From: | KaiGai Kohei <kaigai(at)ak(dot)jp(dot)nec(dot)com> |
---|---|
To: | Robert Haas <robertmhaas(at)gmail(dot)com> |
Cc: | Joshua Tolley <eggyknap(at)gmail(dot)com>, Tom Lane <tgl(at)sss(dot)pgh(dot)pa(dot)us>, Bernd Helmle <mailings(at)oopsware(dot)de>, pgsql-hackers(at)postgresql(dot)org |
Subject: | Re: [PATCH] [v8.5] Security checks on largeobjects |
Date: | 2009-07-17 01:36:11 |
Message-ID: | 4A5FD58B.5070201@ak.jp.nec.com |
Views: | Raw Message | Whole Thread | Download mbox | Resend email |
Thread: | |
Lists: | pgsql-hackers |
I summarized the design proposal and issues currently we have.
I would like to see any comments corresponding to the proposition.
Especially, selection of the snapshot is a headach issue for me.
----------------
This project tries to solve two items listed at:
http://wiki.postgresql.org/wiki/Todo#Binary_Data
* Add security checks for large objects
* Allow read/write into TOAST values like large objects
= Introduction =
We need to associate a metadata for a certain largeobject to
implement security checks for largeobjects. However, the data
structure of largeobjects are not suitable to manage its
metadata (such as owner identifier, database acls ...) on
a certain largeobject, because a largeobject is stored as
separated page frames in the pg_largeobject system catalog.
________
WHAT IS REQUIRED:
Transcribe the entire mailing-list post on security checks for large objects word for word, including its header lines. Nothing in the data is needed for this.

Dataset excerpts
________
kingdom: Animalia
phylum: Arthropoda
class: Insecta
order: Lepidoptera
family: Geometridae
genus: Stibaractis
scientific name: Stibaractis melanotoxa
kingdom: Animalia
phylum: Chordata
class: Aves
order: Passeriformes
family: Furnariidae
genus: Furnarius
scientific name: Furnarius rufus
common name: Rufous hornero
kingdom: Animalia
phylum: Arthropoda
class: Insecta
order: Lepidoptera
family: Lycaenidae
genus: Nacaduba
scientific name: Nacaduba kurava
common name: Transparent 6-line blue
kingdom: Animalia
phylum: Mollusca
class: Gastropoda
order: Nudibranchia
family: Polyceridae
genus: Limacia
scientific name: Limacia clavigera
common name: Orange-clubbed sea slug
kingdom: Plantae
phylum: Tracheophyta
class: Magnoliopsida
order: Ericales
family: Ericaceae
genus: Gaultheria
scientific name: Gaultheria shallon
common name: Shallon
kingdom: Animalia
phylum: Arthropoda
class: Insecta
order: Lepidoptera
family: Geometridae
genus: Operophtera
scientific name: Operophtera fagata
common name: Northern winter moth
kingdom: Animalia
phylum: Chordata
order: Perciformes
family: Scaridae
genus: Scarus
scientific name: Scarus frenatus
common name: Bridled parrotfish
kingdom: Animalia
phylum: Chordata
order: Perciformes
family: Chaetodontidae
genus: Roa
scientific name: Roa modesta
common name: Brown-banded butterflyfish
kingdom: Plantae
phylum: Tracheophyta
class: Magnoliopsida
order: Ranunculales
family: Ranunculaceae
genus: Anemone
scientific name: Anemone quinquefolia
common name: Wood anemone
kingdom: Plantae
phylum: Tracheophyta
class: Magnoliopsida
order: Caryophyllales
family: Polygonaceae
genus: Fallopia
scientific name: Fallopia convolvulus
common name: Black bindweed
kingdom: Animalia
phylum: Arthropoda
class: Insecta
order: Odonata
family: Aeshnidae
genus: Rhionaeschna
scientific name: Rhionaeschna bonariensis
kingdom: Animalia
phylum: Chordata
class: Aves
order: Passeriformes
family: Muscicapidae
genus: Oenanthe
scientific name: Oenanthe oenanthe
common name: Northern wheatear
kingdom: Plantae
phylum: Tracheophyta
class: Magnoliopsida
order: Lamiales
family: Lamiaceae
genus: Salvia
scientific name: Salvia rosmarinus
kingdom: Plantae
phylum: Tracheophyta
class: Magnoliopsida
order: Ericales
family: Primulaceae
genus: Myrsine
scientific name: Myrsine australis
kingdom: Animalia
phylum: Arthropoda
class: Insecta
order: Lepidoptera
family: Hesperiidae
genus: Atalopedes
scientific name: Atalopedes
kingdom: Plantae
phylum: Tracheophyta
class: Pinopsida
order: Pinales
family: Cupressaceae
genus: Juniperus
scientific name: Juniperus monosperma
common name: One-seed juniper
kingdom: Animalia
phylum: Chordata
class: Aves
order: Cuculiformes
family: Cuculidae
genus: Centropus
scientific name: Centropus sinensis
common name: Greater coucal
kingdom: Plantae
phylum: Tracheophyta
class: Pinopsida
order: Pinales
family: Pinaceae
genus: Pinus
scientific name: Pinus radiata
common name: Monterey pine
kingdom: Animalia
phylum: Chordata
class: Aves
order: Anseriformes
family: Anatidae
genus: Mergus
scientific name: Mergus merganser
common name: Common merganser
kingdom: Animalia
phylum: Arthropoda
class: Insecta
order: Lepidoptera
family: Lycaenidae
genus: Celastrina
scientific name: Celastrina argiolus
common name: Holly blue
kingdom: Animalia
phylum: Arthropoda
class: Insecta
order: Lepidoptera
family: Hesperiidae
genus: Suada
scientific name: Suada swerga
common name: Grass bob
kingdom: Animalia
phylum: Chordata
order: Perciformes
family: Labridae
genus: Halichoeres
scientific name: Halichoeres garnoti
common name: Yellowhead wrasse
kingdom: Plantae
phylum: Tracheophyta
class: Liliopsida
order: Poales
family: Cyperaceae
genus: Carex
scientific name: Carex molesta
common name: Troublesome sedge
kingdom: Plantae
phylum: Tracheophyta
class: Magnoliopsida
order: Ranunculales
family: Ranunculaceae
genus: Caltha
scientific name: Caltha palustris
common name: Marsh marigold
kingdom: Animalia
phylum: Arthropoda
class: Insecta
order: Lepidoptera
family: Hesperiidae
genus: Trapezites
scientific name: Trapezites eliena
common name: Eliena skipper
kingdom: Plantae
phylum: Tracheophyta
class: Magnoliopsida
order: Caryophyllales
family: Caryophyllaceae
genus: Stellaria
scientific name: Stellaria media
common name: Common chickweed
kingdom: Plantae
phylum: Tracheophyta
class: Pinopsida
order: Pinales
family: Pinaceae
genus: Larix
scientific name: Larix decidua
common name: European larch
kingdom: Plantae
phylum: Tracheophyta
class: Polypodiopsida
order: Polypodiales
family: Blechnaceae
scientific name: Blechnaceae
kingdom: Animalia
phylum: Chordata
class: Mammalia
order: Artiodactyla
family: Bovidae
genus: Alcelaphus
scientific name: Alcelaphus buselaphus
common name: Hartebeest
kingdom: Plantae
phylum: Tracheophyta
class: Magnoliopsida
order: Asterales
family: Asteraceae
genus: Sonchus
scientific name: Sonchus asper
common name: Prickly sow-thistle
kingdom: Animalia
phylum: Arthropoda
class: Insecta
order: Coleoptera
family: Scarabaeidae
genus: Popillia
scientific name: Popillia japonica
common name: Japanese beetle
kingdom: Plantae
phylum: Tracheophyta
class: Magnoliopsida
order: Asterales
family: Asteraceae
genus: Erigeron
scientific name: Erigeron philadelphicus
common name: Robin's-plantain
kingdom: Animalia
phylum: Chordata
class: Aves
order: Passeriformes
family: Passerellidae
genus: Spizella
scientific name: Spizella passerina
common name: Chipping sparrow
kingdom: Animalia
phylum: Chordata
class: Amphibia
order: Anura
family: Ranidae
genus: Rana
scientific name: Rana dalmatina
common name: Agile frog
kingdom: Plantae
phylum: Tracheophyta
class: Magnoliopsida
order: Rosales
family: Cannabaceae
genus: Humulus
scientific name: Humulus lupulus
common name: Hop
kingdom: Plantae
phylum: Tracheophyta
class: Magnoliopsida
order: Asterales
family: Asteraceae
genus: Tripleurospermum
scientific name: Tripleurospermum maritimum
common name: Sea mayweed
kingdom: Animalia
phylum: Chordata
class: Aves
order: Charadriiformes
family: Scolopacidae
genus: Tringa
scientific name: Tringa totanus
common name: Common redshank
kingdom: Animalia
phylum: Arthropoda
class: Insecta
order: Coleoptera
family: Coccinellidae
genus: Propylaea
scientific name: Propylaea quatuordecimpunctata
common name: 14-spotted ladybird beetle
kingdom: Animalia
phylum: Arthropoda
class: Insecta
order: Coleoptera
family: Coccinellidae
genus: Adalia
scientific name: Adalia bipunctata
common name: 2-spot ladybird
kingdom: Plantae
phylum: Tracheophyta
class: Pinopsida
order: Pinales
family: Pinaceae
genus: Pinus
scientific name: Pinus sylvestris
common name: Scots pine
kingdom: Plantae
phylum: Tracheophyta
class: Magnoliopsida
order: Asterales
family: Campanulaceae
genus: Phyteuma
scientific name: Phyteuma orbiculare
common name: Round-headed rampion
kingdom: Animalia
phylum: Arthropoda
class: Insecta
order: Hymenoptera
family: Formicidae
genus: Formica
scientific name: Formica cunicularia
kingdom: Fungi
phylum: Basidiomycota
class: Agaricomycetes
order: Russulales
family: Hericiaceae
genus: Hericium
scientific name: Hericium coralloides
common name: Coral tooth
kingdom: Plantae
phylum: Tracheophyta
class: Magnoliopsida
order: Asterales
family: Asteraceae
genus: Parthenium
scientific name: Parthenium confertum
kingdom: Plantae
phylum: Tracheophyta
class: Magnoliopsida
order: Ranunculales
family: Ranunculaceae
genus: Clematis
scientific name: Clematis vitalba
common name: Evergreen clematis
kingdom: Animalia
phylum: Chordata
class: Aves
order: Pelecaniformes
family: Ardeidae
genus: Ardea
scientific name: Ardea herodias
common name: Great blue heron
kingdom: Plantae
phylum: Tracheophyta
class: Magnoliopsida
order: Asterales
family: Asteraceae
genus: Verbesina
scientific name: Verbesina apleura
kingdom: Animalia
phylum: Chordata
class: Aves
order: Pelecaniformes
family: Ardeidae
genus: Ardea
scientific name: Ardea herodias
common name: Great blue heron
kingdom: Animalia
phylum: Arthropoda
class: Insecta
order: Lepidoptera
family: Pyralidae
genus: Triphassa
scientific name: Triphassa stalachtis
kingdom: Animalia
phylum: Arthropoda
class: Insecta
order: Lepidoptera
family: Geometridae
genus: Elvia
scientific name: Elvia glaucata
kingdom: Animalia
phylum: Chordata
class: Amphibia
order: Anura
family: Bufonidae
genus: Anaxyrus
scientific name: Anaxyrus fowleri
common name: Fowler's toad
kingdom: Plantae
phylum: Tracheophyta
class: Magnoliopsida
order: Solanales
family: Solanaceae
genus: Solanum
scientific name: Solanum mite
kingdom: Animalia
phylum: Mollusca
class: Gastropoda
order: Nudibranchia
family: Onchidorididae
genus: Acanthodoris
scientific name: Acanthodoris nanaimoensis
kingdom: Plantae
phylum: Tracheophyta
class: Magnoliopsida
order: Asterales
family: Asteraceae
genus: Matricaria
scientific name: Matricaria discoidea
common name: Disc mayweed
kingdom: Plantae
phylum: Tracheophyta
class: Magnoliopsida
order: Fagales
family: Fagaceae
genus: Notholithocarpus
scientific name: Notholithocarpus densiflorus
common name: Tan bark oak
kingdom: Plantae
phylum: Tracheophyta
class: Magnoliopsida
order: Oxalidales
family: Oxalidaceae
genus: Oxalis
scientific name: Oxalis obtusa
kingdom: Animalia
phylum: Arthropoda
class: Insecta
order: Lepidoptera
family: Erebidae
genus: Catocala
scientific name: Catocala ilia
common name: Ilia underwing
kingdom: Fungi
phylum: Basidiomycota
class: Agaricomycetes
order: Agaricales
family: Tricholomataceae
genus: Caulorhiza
________
EXERCISE RESPONSE:
From: | KaiGai Kohei <kaigai(at)ak(dot)jp(dot)nec(dot)com> |
---|---|
To: | Robert Haas <robertmhaas(at)gmail(dot)com> |
Cc: | Joshua Tolley <eggyknap(at)gmail(dot)com>, Tom Lane <tgl(at)sss(dot)pgh(dot)pa(dot)us>, Bernd Helmle <mailings(at)oopsware(dot)de>, pgsql-hackers(at)postgresql(dot)org |
Subject: | Re: [PATCH] [v8.5] Security checks on largeobjects |
Date: | 2009-07-17 01:36:11 |
Message-ID: | 4A5FD58B.5070201@ak.jp.nec.com |
Views: | Raw Message | Whole Thread | Download mbox | Resend email |
Thread: | |
Lists: | pgsql-hackers |
I summarized the design proposal and issues currently we have.
I would like to see any comments corresponding to the proposition.
Especially, selection of the snapshot is a headach issue for me.
----------------
This project tries to solve two items listed at:
http://wiki.postgresql.org/wiki/Todo#Binary_Data
* Add security checks for large objects
* Allow read/write into TOAST values like large objects
= Introduction =
We need to associate a metadata for a certain largeobject to
implement security checks for largeobjects. However, the data
structure of largeobjects are not suitable to manage its
metadata (such as owner identifier, database acls ...) on
a certain largeobject, because a largeobject is stored as
separated page frames in the pg_largeobject system catalog.